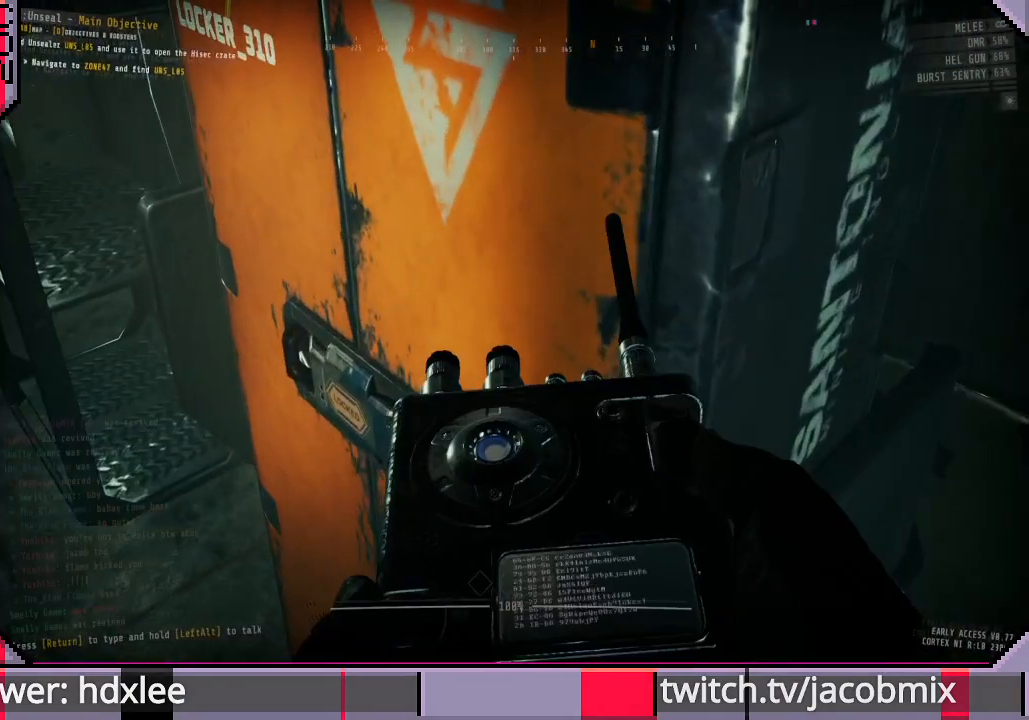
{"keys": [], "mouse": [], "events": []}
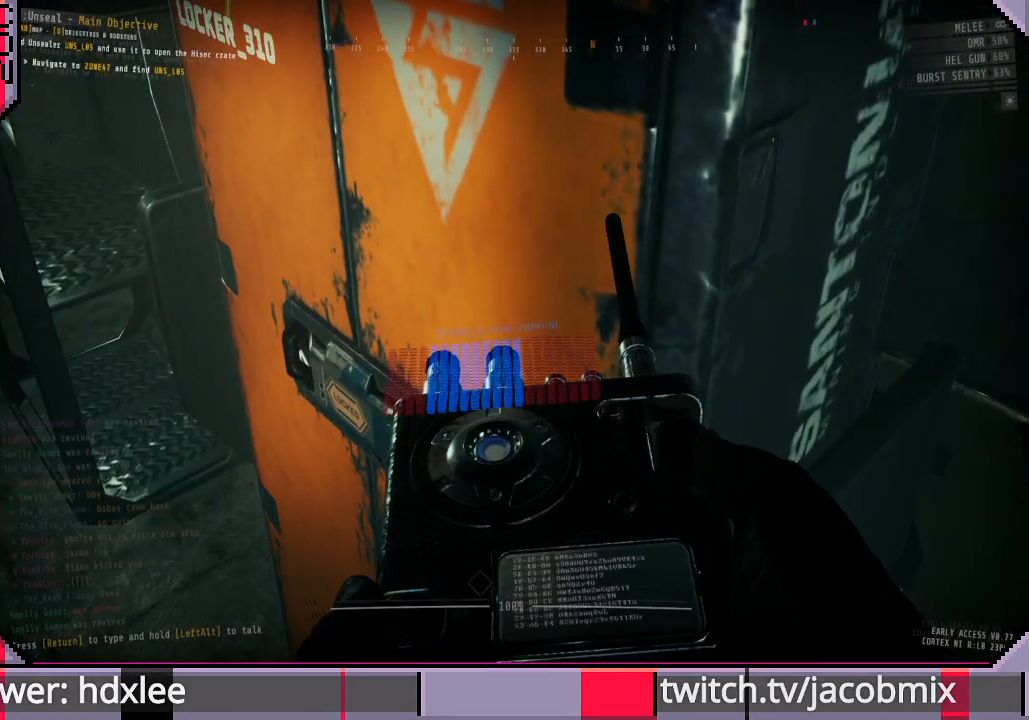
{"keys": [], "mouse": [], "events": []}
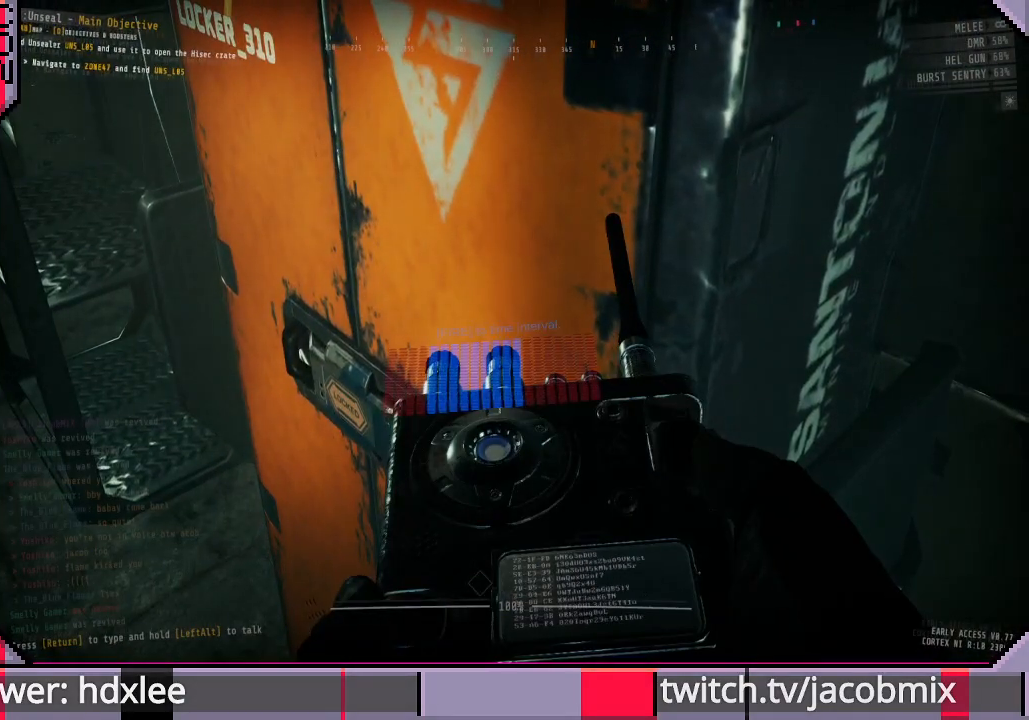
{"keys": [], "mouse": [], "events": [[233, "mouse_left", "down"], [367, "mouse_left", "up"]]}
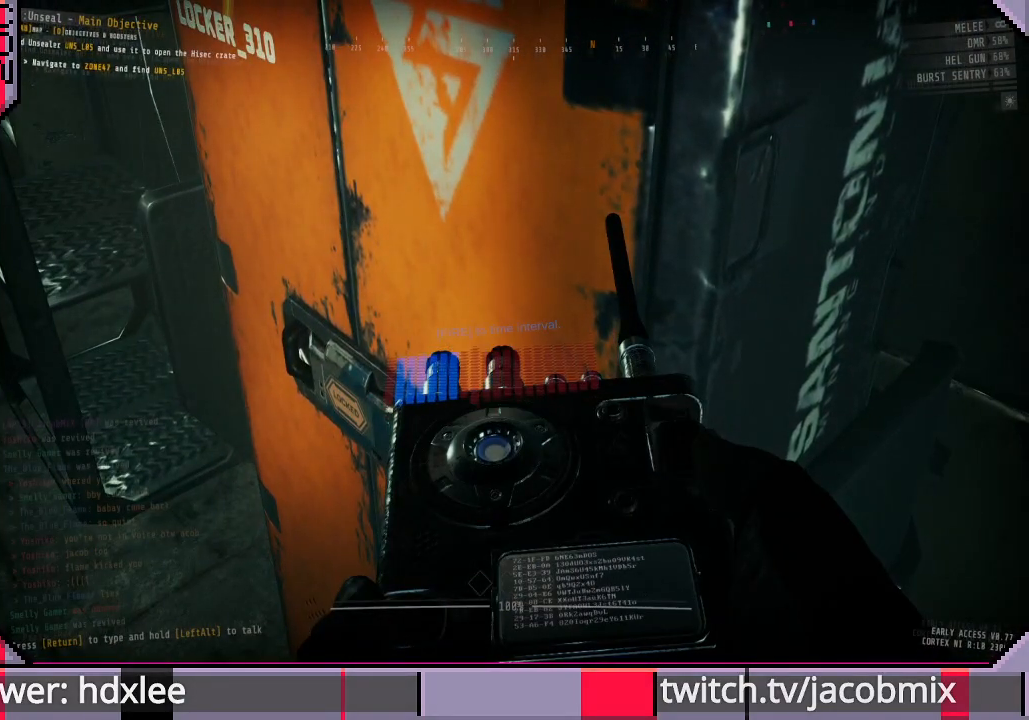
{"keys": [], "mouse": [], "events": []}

*Work to complete*.
Would you copy out every line of the data above exactly, minus the pictures?

*Written reply*.
{"keys": [], "mouse": [], "events": []}
{"keys": [], "mouse": [], "events": []}
{"keys": [], "mouse": [], "events": [[233, "mouse_left", "down"], [367, "mouse_left", "up"]]}
{"keys": [], "mouse": [], "events": []}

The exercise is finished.